This is my favorite response yet to Summers resigning (from RedIvy):
A Sad Day
If the rumor mill is true, then tomorrow will go down in the annals of Harvard history as a truly sad day indeed. A moderate and effective President with many great ideas will be forced to resign by a group of very vocal socialist FAS professors that have hijacked this university, despite clear opposition from both the student body and the faculty of most of the graduate schools. It all started with a few innocent and completely appropriate comments made that were a little too much for the professors' vision of a socialist utopia embodied in Harvard. If we can be grateful for anything in this, it's that the pack of wolves who forced Summers out will have little or no say in who comes in next. Maybe our next president will help us to work towards giving them the boot, something that, I think we can all agree, is long overdue.
I honestly think that many Republicans are still fighting the Cold War, and I love it.

3 Comments:

At 3:00 PM, Anonymous Anonymous said...

ok, if you take out the word socialist both times is it really that wrong? Summers is (or i guess i should say "was") a "moderate and effective President with many great ideas" he was "forced to resign by a group of very vocal (socialist) FAS professors" and there was "clear opposition from both the student body and the faculty of most of the graduate schools" If you go back and read the transcript of his actualy quote about women and science you could argue that it was just a few innocent comments. After that this comment turns to horse shit about giving the faculty the boot but the first 2/3 of it makes sense, republican or democrat. I'm going to miss the big guy. At least he says what's on his mind. That takes balls. I guess his must be just a bit too big.

 
At 6:09 PM, Anonymous Anonymous said...

The italics on the words "socialism" followed by your concluding retort obviously reveals that you don't know your history.

The Cold War was a briefer period of superpower rivalry buttressed by earlier (and yes later) periods of "the long march throught the academy." Marxists and Fabian Socialists have always seen education as one important strategic channel for promoting their collectivist goals.

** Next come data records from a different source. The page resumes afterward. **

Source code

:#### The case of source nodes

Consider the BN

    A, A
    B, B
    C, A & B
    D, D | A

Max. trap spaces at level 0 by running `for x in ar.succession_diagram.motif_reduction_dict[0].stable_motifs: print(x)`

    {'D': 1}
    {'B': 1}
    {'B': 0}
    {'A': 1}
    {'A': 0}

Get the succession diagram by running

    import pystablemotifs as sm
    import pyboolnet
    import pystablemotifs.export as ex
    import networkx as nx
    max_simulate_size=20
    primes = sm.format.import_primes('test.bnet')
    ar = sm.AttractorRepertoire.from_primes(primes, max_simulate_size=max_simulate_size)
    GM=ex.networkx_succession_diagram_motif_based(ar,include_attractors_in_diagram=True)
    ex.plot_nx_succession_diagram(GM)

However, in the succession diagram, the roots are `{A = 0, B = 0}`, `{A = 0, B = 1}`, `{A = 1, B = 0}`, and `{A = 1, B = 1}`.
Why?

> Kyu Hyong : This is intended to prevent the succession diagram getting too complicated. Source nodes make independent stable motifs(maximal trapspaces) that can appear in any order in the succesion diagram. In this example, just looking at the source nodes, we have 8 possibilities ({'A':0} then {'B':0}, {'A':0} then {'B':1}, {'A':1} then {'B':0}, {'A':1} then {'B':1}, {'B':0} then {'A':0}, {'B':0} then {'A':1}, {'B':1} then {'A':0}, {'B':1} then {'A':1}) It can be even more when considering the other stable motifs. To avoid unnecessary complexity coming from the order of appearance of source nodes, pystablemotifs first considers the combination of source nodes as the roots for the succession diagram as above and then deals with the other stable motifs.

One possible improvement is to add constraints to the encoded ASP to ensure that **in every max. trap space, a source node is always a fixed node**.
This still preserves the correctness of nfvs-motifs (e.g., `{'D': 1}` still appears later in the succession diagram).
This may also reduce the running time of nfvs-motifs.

On recent history, writes University of Michigan's David Scobey - who directs the Arts of Citizenship Program there - "it is undeniable that higher education served as a refuge, perhaps the only powerful institutional refuge, for progressive politics in the face of the rightward tendency of national politics during the late twentieth century." http://www.artsofcitizenship.umich.edu/about/02102000.html

Now, better apprised of the facts, perhaps you care to revise your chortle?

-Orson

 
At 6:18 PM, Blogger andrew golis said...

Orson,

I actually know quite a lot about the history of the left at Harvard, and there hasn't been a significant "socialist" contingent here in over forty years. There may still be a handful of socialist professors out of hundreds and hundreds, but it is laughably absurd to say that it's a socialist faculty trying to impose a socialist utopia.